▶ _ASSIGNMENT_:
What are the lines from the top of the entries below through the line containing "Dr. Marchetti's final"? Return them exactly, both ends included, without the pictures.

::::::::::

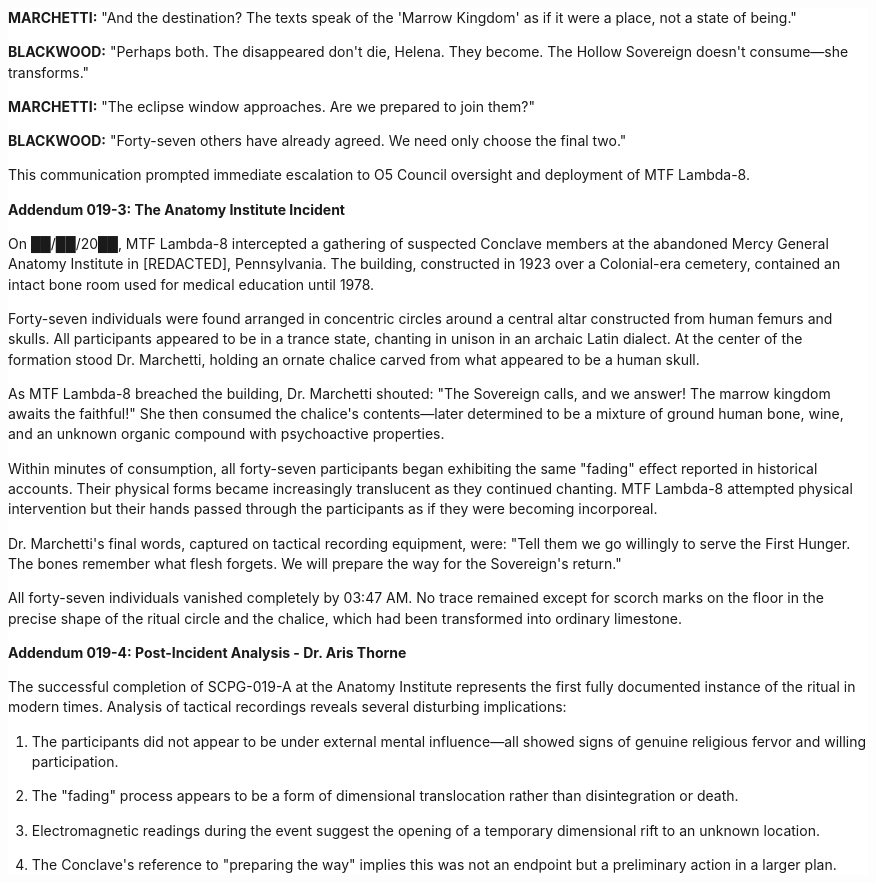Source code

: **MARCHETTI:** "And the destination? The texts speak of the 'Marrow Kingdom' as if it were a place, not a state of being."

**BLACKWOOD:** "Perhaps both. The disappeared don't die, Helena. They become. The Hollow Sovereign doesn't consume—she transforms."

**MARCHETTI:** "The eclipse window approaches. Are we prepared to join them?"

**BLACKWOOD:** "Forty-seven others have already agreed. We need only choose the final two."

This communication prompted immediate escalation to O5 Council oversight and deployment of MTF Lambda-8.

**Addendum 019-3: The Anatomy Institute Incident**

On ██/██/20██, MTF Lambda-8 intercepted a gathering of suspected Conclave members at the abandoned Mercy General Anatomy Institute in [REDACTED], Pennsylvania. The building, constructed in 1923 over a Colonial-era cemetery, contained an intact bone room used for medical education until 1978.

Forty-seven individuals were found arranged in concentric circles around a central altar constructed from human femurs and skulls. All participants appeared to be in a trance state, chanting in unison in an archaic Latin dialect. At the center of the formation stood Dr. Marchetti, holding an ornate chalice carved from what appeared to be a human skull.

As MTF Lambda-8 breached the building, Dr. Marchetti shouted: "The Sovereign calls, and we answer! The marrow kingdom awaits the faithful!" She then consumed the chalice's contents—later determined to be a mixture of ground human bone, wine, and an unknown organic compound with psychoactive properties.

Within minutes of consumption, all forty-seven participants began exhibiting the same "fading" effect reported in historical accounts. Their physical forms became increasingly translucent as they continued chanting. MTF Lambda-8 attempted physical intervention but their hands passed through the participants as if they were becoming incorporeal.

Dr. Marchetti's final words, captured on tactical recording equipment, were: "Tell them we go willingly to serve the First Hunger. The bones remember what flesh forgets. We will prepare the way for the Sovereign's return."

All forty-seven individuals vanished completely by 03:47 AM. No trace remained except for scorch marks on the floor in the precise shape of the ritual circle and the chalice, which had been transformed into ordinary limestone.

**Addendum 019-4: Post-Incident Analysis - Dr. Aris Thorne**

The successful completion of SCPG-019-A at the Anatomy Institute represents the first fully documented instance of the ritual in modern times. Analysis of tactical recordings reveals several disturbing implications:

1. The participants did not appear to be under external mental influence—all showed signs of genuine religious fervor and willing participation.

2. The "fading" process appears to be a form of dimensional translocation rather than disintegration or death.

3. Electromagnetic readings during the event suggest the opening of a temporary dimensional rift to an unknown location.

4. The Conclave's reference to "preparing the way" implies this was not an endpoint but a preliminary action in a larger plan.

::::::::::

▶ _RESULT OF THIS TASK_:
Source code

: **MARCHETTI:** "And the destination? The texts speak of the 'Marrow Kingdom' as if it were a place, not a state of being."

**BLACKWOOD:** "Perhaps both. The disappeared don't die, Helena. They become. The Hollow Sovereign doesn't consume—she transforms."

**MARCHETTI:** "The eclipse window approaches. Are we prepared to join them?"

**BLACKWOOD:** "Forty-seven others have already agreed. We need only choose the final two."

This communication prompted immediate escalation to O5 Council oversight and deployment of MTF Lambda-8.

**Addendum 019-3: The Anatomy Institute Incident**

On ██/██/20██, MTF Lambda-8 intercepted a gathering of suspected Conclave members at the abandoned Mercy General Anatomy Institute in [REDACTED], Pennsylvania. The building, constructed in 1923 over a Colonial-era cemetery, contained an intact bone room used for medical education until 1978.

Forty-seven individuals were found arranged in concentric circles around a central altar constructed from human femurs and skulls. All participants appeared to be in a trance state, chanting in unison in an archaic Latin dialect. At the center of the formation stood Dr. Marchetti, holding an ornate chalice carved from what appeared to be a human skull.

As MTF Lambda-8 breached the building, Dr. Marchetti shouted: "The Sovereign calls, and we answer! The marrow kingdom awaits the faithful!" She then consumed the chalice's contents—later determined to be a mixture of ground human bone, wine, and an unknown organic compound with psychoactive properties.

Within minutes of consumption, all forty-seven participants began exhibiting the same "fading" effect reported in historical accounts. Their physical forms became increasingly translucent as they continued chanting. MTF Lambda-8 attempted physical intervention but their hands passed through the participants as if they were becoming incorporeal.

Dr. Marchetti's final words, captured on tactical recording equipment, were: "Tell them we go willingly to serve the First Hunger. The bones remember what flesh forgets. We will prepare the way for the Sovereign's return."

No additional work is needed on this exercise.